Normally, I would start suspecting the customer was telling us what they thought was the truth (even if it wasn’t) but that we would find all of these customers had an ALTER DATABASE embedded in their deployment scripts somewhere. I didn’t really believe it since we have never had this problem in all my years of supporting Windows Azure SQL Database, but I just couldn’t come up with any other explanation. At this point, I have to admit that part of me was starting to think this was all a conspiracy to make me go crazy!
Then, we had a huge breakthrough in the investigation. One of my colleagues was working with his customer and noticed that in the middle of the test the customer went out to the Windows Azure Preview Portal and increased the number of worker roles to handle the increased load. Right after that change, he saw the ALTER DATABASE hit the customer’s server! Being the suspicious type, my colleague repeated the exercise with his customer and saw the behavior again. Aha – now we were on to something!
At this point, I strongly suspected that the customer had something in his OnStart() event for the Windows Azure role because (and sadly I quote myself here) “…there is absolutely no connection between Windows Azure role properties and Windows Azure SQL databases…”. Luckily, my colleague who was working with this particular customer didn’t trust me (see, sometimes a little doubt is a good thing!) and he worked up his own Windows Azure deployment with linked resources (going on the assumption that linking them was the only way to make deployment somehow “aware” of the database). Lo and behold – updating the properties of his worker roles triggered an ALTER DATABASE! (Thanks for doubting me, John! )

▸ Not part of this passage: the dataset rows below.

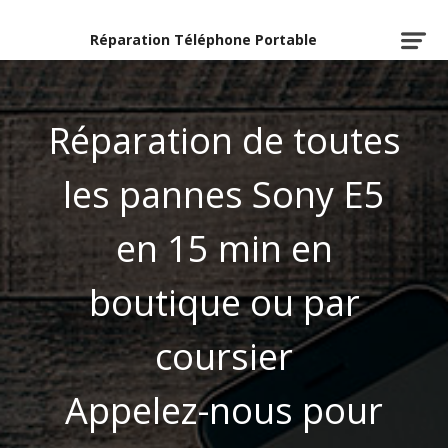
Réparation Téléphone Portable
Réparation de toutes
les pannes Sony E5
en 15 min en
boutique ou par
coursier
Appelez-nous pour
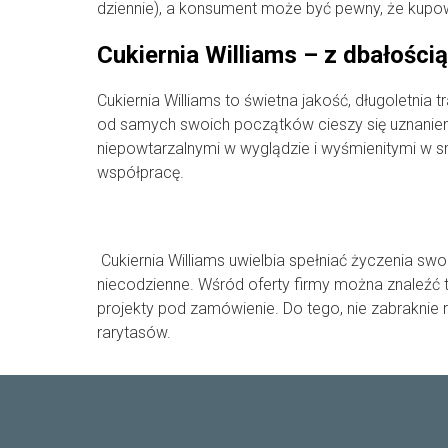
dziennie), a konsument może być pewny, że kupo
Cukiernia Williams – z dbałością
Cukiernia Williams to świetna jakość, długoletni
od samych swoich początków cieszy się uznaniem
niepowtarzalnymi w wyglądzie i wyśmienitymi w 
współpracę.
Cukiernia Williams uwielbia spełniać życzenia swoi
niecodzienne. Wśród oferty firmy można znaleźć t
projekty pod zamówienie. Do tego, nie zabraknie r
rarytasów.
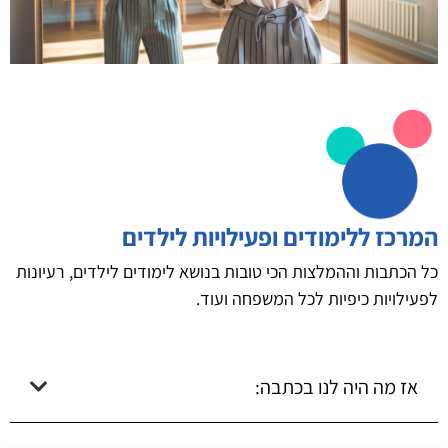
המרכז ללימודים ופעילויות לילדים
כל הכתבות וההמלצות הכי טובות בנושא לימודים לילדים, רעיונות
לפעילויות כיפיות לכל המשפחה ועוד.
אז מה היה לנו בכתבה:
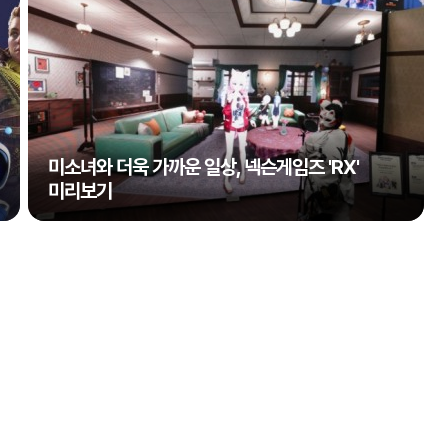
미소녀와 더욱 가까운 일상, 넥슨게임즈 'RX'
미리보기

At this point, we had a pretty good idea of what was happening. The key combination is having a linked database resource and issuing a Windows Azure role property change command in the new Windows Azure Preview Portal.
Here’s how you set up a linked database. First, go into your Windows Azure deployment from within the Preview Portal and then click on Linked Resources. This will give you a dialog that looks like this:
Once you select a database, you will then see the database listed as a linked resource as shown below:
The core problem here is that the Save command triggers an execution of the ALTER DATABASE even if there aren’t any changes to the database properties!!! In hindsight, I can see what someone was trying to do when they created this Save dialog. They were trying to allow you to scale up on the fly inside the Windows Azure part of the dashboard without forcing you to go the the SQL Azure part of the dashboard to do the same.

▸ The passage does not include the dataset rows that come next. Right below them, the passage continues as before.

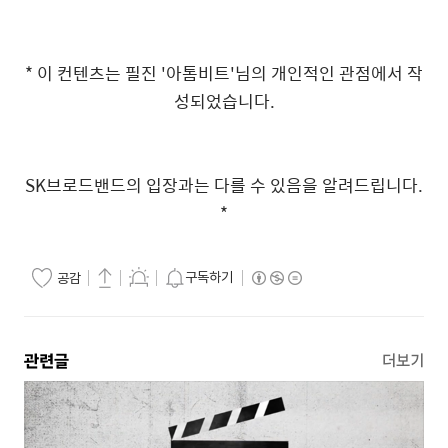
* 이 컨텐츠는 필진 '아톰비트'님의 개인적인 관점에서 작
성되었습니다.
SK브로드밴드의 입장과는 다를 수 있음을 알려드립니다.
*
구독하기
공감
관련글
더보기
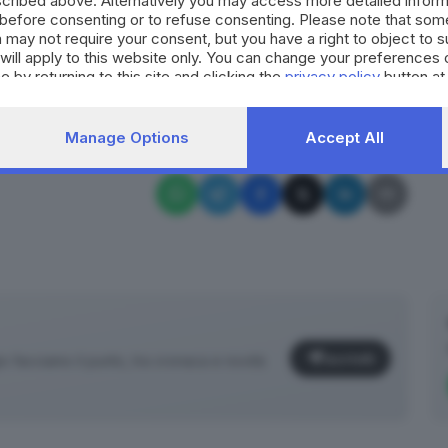
cribed above. Alternatively you may access more detailed infor
to possibile riaprire al traffico dei treni. Inevitabili i
before consenting or to refuse consenting. Please note that som
 may not require your consent, but you have a right to object to 
will apply to this website only. You can change your preferences 
e by returning to this site and clicking the
privacy policy
button at
RIPRODUZIONE RISERVATA © GIORNALE DI BRESCIA
rescia
Manage Options
Accept All
Iscriviti
facciamo il punto, tra cronaca e novità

The core problem is that the ALTER DATABASE command doesn’t inherently know there are no changes. Because it takes a database level lock, the command ends up blocking any incoming connection attempts for the length of the ALTER. If for some reason the ALTER takes a non-trivial amount of time (and it shouldn’t, but unfortunately does once in a while), it then causes failures for subsequent requests.
The solution to this is to only issue the ALTER DATABASE command if the database properties are changed and this is indeed what we are going to implement. This change should be live in the new couple of weeks. In the interim, if you run into this problem you can either refrain from making role changes via the Preview Portal (just use the original Windows Azure portal) or unlink your Windows Azure SQL database from your Windows Azure deployment.